Of course, Russia wants to eliminate Isis which is currently the most ominous threat to Syrian integrity and the present regime’s continuity. There are other minor players too in this whole game including Turkey which is so confused that it doesn’t know whether to fight Assad or Isis or the Kurds. Or whether it should be doing American and Nato bidding in taking on threats, particularly Russia and Assad’s troops. So, if Isis were the prime threat in Syria and Iraq, it is the Assad regime and Russia who are at the forefront of fighting the menace. Others have intractable interests which might ultimately lead to finishing Isis off, but surely not as their top priority. This broth is just priming up.

The third plank of a brewing cold war between the two senior protagonists of the world is taking place in the Middle East, or more poignantly in the oil and gas producing regions of the world. Here I must invoke MK Bhadrakumar, a retired Indian diplomat of no ordinary insight, who has unravelled an interesting aspect of what lies beneath the ongoing drama in Saudi Arabia and the rest of the GCC. The recently anointed young prince of Riyadh, Mohammad bin Salman, has travelled to Russia and met Putin four times in the last two years. His obvious concern was the plummeting prices of oil, which had done both Russia and Saudi Arabia in.

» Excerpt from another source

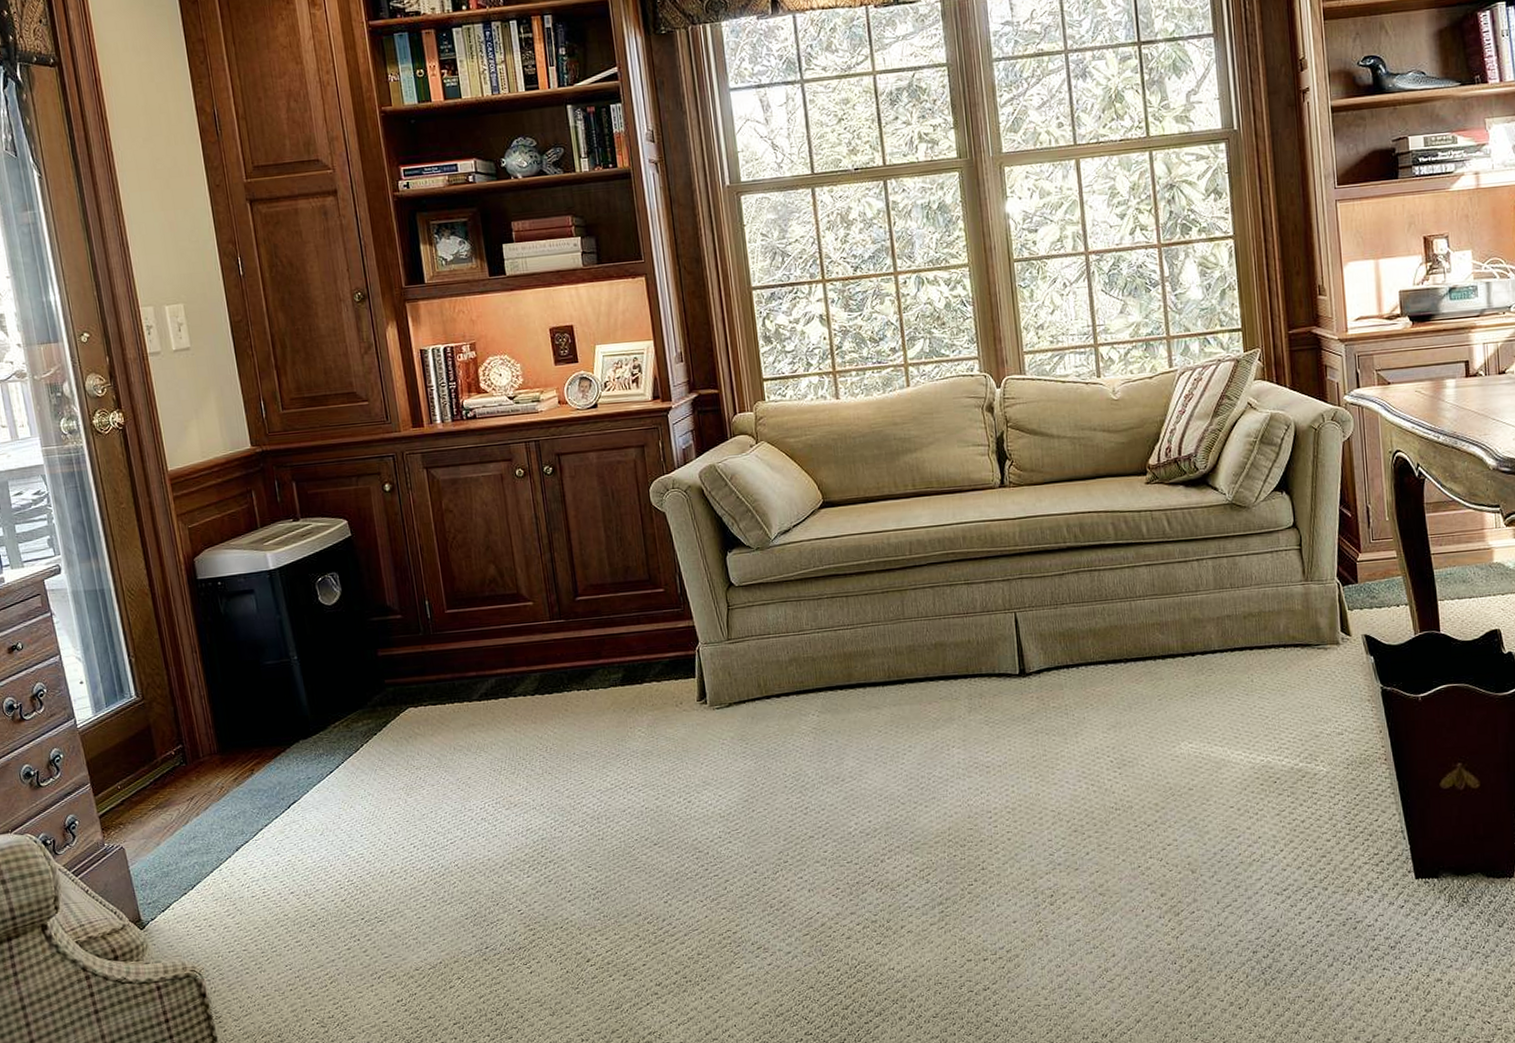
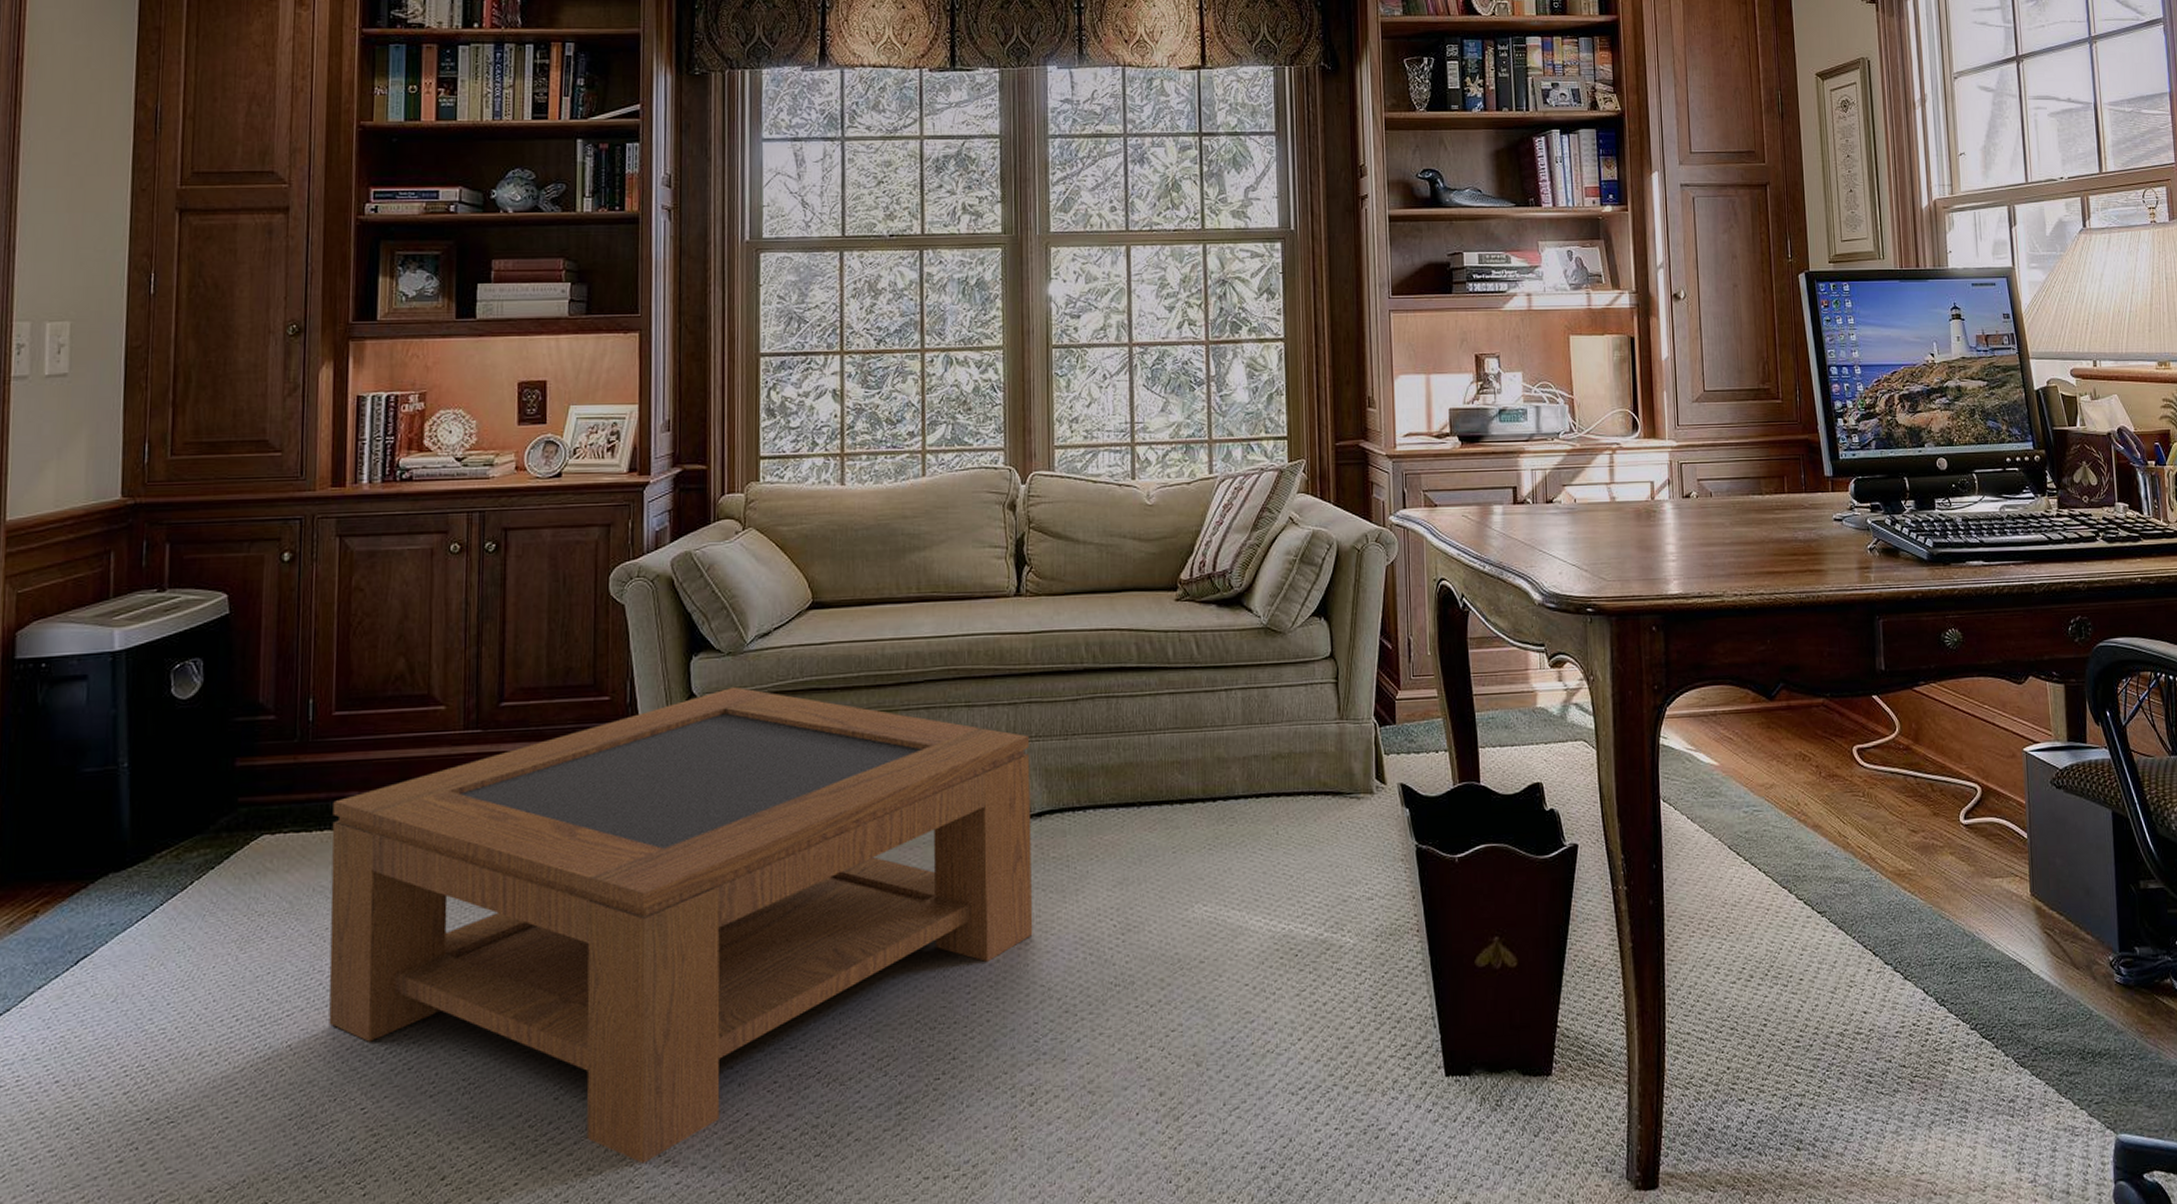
coffee table: none [457,576,1041,950] -> present [329,686,1033,1164]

The two sides have been evolving a strategy to somehow bring buoyancy to a sinking oil market by controlling production. OPEC’s first stance was to price shale gas out by enhancing production and making oil cheaper. The oil economies took a hit but could not recover the prices. In the meanwhile, improving technology has only meant that shale has breached downwards the $50 mark as production costs drastically reduce. To sinking economies like Saudi Arabia it has meant a threat bigger than Daesh. Trump, ever the oil man himself and an ardent disbeliever in anything to do with climate change, must also change tack for a while and use shale and oil price manipulation to achieve geopolitical ends.

Prince Mohammad replaced crown prince Mohammad bin Nafay, a favourite of the American establishment. The new crown prince is with Putin in this high-stakes game of oil and energy. That is senior league all the way. By privatising Aramco, the Saudi Arab-American conglomerate, he is divesting state interests and then creating a wealth fund of about 2.2 trillion dollars to bring the Saudi economy to life. He may seem cavalier but how assuredly he may be able to bring back prosperity will need to stand the test of time. So, while Trump may have felt overly comfortable with his Saudi visit, the real game goes on between the prince and Putin.

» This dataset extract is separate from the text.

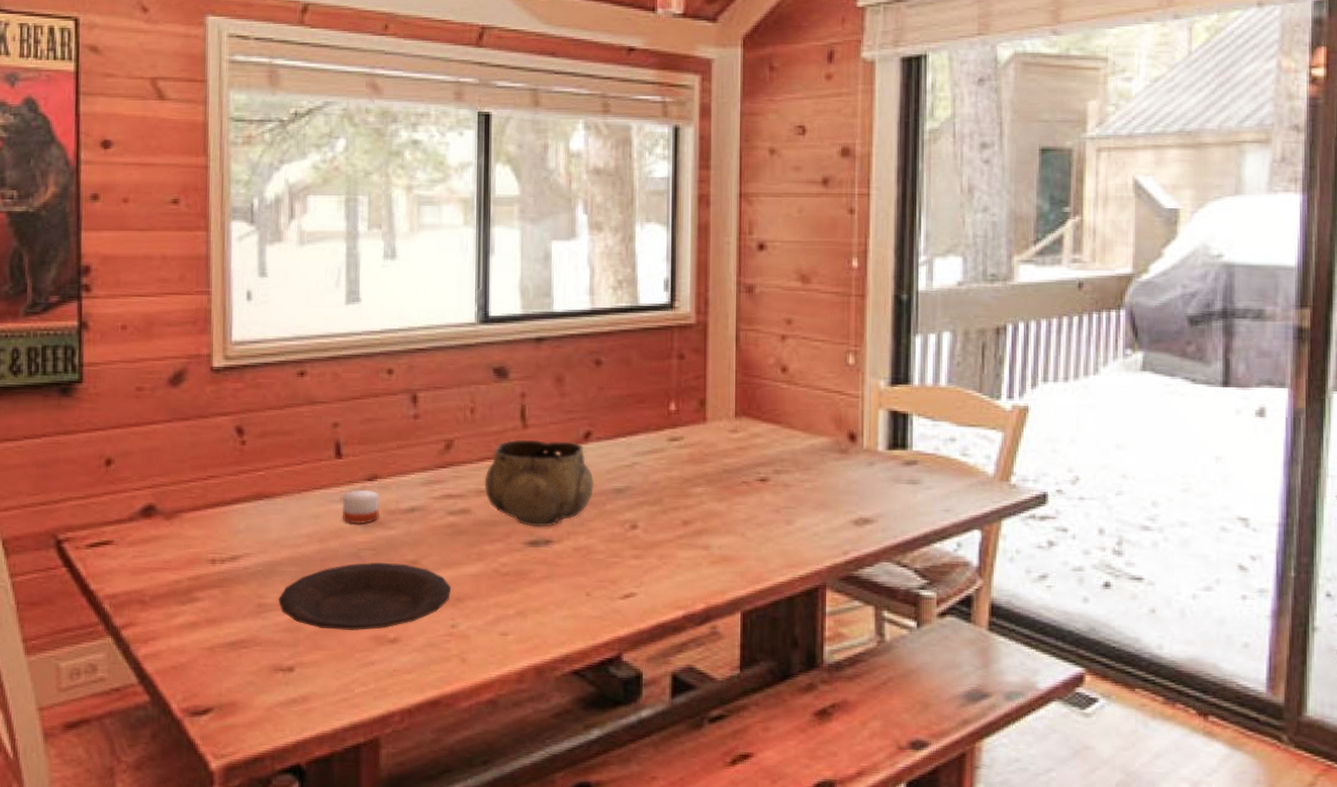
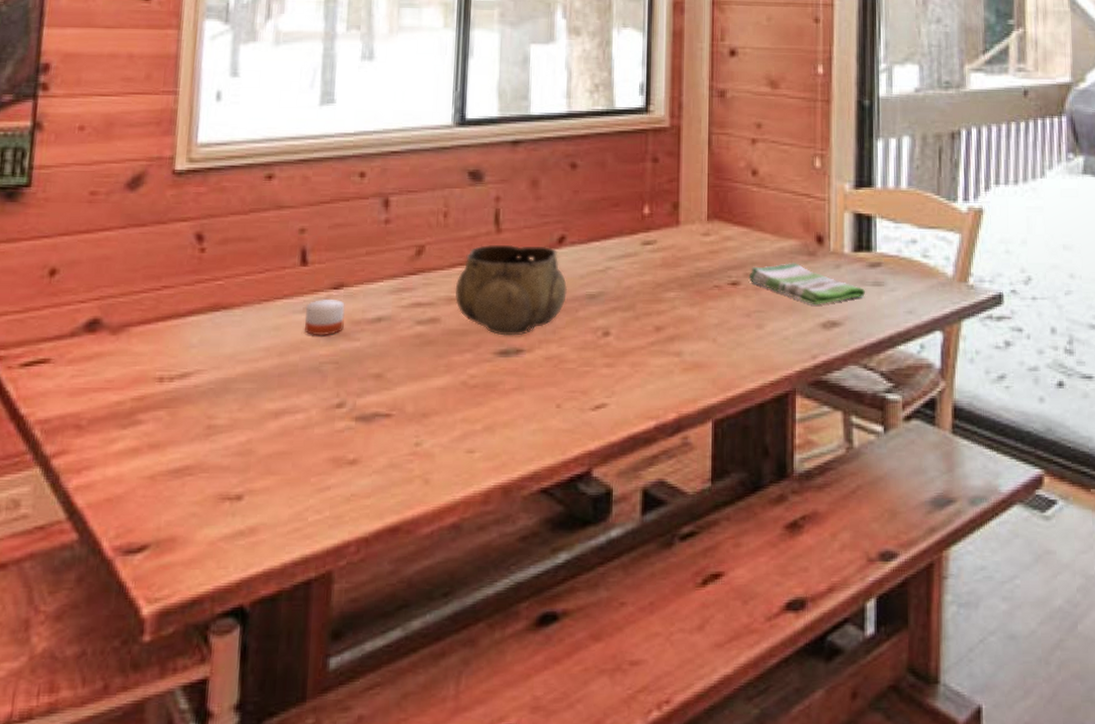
plate: present [278,563,451,631] -> none [230,377,416,453]
dish towel: none [778,459,901,501] -> present [748,262,866,304]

The sacking of the previous crown prince is unlikely to go easy with the Americans, and there still is time before the young prince is elevated to kingship when he may decide which boat to ride in. Till then the dice is in the air. Howsoever the Middle East may unfold with these layers of intermingling forces, both Russia and the US are set to continue their game of influence – at times to, at another to buoy oil or to simply defeat shale. The game is on. And the young princes of the GCC are becoming players in this major-stake gamble.

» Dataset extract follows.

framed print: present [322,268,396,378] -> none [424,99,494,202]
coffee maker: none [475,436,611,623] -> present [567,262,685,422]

The fourth plank of this new cold-war engagement between the US and Russia is in Asia, spread from the devastated Afghanistan to a simmering East Asia. Afghanistan was dispensable and has been thus duly trashed, but East Asia will be tread ever so easily, making for a riveting geopolitical game-play.

In the meanwhile, as the Middle East transitions socially, economically and politically, there are huge geopolitical shifts. This leaves the world of oil and gas wide open for strategic realignment. In that, the fissures in Islam make for an ideal backdrop for the major players to fish in. Some regions are already in turmoil, others on the anvil looking deep down the abyss. The game has only begun.